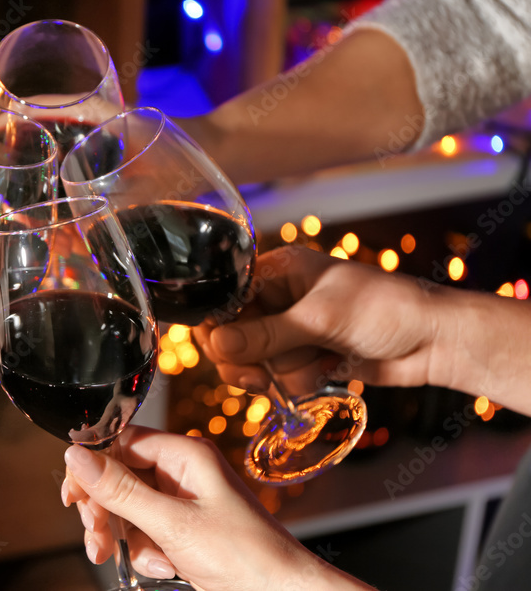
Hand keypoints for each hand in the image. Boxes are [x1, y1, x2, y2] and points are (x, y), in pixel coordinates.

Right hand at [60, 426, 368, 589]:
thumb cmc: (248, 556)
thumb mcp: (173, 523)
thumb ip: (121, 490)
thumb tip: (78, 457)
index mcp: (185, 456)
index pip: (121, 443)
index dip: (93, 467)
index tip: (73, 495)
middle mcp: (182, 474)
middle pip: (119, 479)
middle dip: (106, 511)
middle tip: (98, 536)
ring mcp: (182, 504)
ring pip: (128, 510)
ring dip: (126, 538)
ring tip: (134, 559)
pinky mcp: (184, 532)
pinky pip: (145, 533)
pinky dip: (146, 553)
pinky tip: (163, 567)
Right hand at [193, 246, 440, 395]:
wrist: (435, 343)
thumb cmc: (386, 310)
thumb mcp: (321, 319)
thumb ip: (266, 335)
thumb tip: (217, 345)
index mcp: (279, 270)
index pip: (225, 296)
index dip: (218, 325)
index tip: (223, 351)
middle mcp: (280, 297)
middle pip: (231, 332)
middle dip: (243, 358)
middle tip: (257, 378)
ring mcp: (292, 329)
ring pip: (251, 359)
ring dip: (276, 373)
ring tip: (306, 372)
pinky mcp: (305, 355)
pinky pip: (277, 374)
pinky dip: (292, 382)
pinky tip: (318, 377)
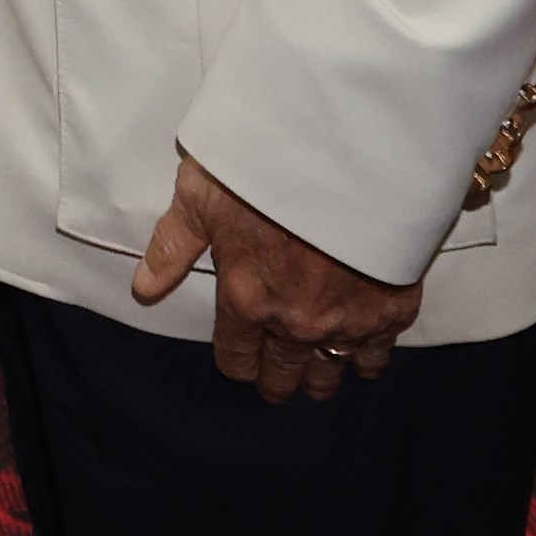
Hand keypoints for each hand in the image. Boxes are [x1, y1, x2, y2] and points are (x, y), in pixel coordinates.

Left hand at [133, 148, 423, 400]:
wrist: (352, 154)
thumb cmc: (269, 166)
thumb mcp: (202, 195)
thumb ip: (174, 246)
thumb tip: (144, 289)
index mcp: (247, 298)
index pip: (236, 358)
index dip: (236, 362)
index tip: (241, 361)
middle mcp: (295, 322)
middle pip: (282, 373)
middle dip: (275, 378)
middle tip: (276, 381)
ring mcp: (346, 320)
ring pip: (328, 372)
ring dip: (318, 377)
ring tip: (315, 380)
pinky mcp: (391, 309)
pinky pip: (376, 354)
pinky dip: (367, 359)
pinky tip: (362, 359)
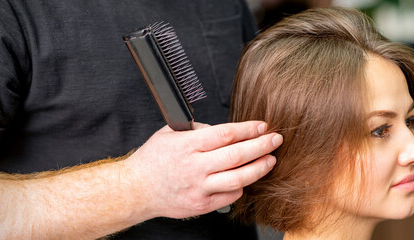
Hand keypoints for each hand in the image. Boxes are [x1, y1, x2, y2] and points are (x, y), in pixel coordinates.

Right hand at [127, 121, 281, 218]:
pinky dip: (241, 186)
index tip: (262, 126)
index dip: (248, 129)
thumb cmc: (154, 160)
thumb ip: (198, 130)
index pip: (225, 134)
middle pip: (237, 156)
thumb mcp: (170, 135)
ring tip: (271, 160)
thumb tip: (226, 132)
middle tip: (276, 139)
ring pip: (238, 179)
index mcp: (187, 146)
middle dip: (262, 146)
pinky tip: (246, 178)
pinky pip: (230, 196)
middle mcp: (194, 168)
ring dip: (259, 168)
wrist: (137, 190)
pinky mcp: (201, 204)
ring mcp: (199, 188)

About this task | Each entry above is to be written out again unchanged, apart from the pictures, which are left out.

Result of this exercise |
Hand keypoints for each hand in the image. Boxes are [x1, y1, x2, y2] and points are (x, y), in pixel coordinates.

Right hand at [60, 426, 368, 589]:
thumb cmc: (248, 556)
thumb mcp: (173, 523)
thumb ip: (121, 490)
thumb tip: (78, 457)
index mcp: (185, 456)
index pip: (121, 443)
index dip: (93, 467)
index tip: (73, 495)
middle mcp: (182, 474)
middle pip: (119, 479)
middle dip: (106, 511)
middle tip: (98, 536)
ring mcp: (182, 504)
ring pip: (128, 510)
ring dip: (126, 538)
ring tip: (134, 559)
pinky mcp: (184, 532)
pinky pip: (145, 533)
pinky dip: (146, 553)
pinky tip: (163, 567)
Right hand at [193, 246, 440, 395]:
wrist: (435, 343)
thumb cmc: (386, 310)
thumb mcp: (321, 319)
thumb ip: (266, 335)
thumb tip: (217, 345)
index mcp: (279, 270)
index pip: (225, 296)
index dip: (218, 325)
index tip: (223, 351)
middle mcp: (280, 297)
middle pip: (231, 332)
middle dip: (243, 358)
middle tip: (257, 378)
ring mcp: (292, 329)
ring pip: (251, 359)
ring dip: (276, 373)
ring tip: (306, 372)
pinky mcp: (305, 355)
pinky pip: (277, 374)
pinky dip: (292, 382)
pinky tip: (318, 377)
Hand keypoints for each hand in the image. Boxes are [x1, y1, x2, y2] and points are (x, y), in pixel coordinates.

Left hand at [133, 148, 423, 400]:
wrist: (352, 154)
thumb cmc: (269, 166)
thumb mcp: (202, 195)
thumb ip: (174, 246)
thumb tip: (144, 289)
index mcp: (247, 298)
index pip: (236, 358)
index dip: (236, 362)
index tip: (241, 361)
middle mcp: (295, 322)
middle pip: (282, 373)
middle dip: (275, 378)
middle tip: (276, 381)
ring mcp: (346, 320)
ring pip: (328, 372)
ring dip: (318, 377)
ring tip: (315, 380)
pinky mcp: (391, 309)
pinky pip: (376, 354)
pinky dip: (367, 359)
pinky tip: (362, 359)
Hand keypoints for each hand in the image. Boxes are [x1, y1, x2, y2] and points are (x, y), in pixel coordinates.

Right hand at [127, 121, 281, 218]:
pinky dip: (241, 186)
index tip: (262, 126)
index dip: (248, 129)
thumb cmc: (154, 160)
thumb ip: (198, 130)
index pip: (225, 134)
middle pip: (237, 156)
thumb mcp: (170, 135)
ring tip: (271, 160)
thumb tip: (226, 132)
middle tip: (276, 139)
ring pip: (238, 179)
index mcp: (187, 146)
middle dip: (262, 146)
pinky tip: (246, 178)
pinky pip: (230, 196)
middle mcp: (194, 168)
ring dip: (259, 168)
wrist: (137, 190)
pinky mcp: (201, 204)
ring mcp: (199, 188)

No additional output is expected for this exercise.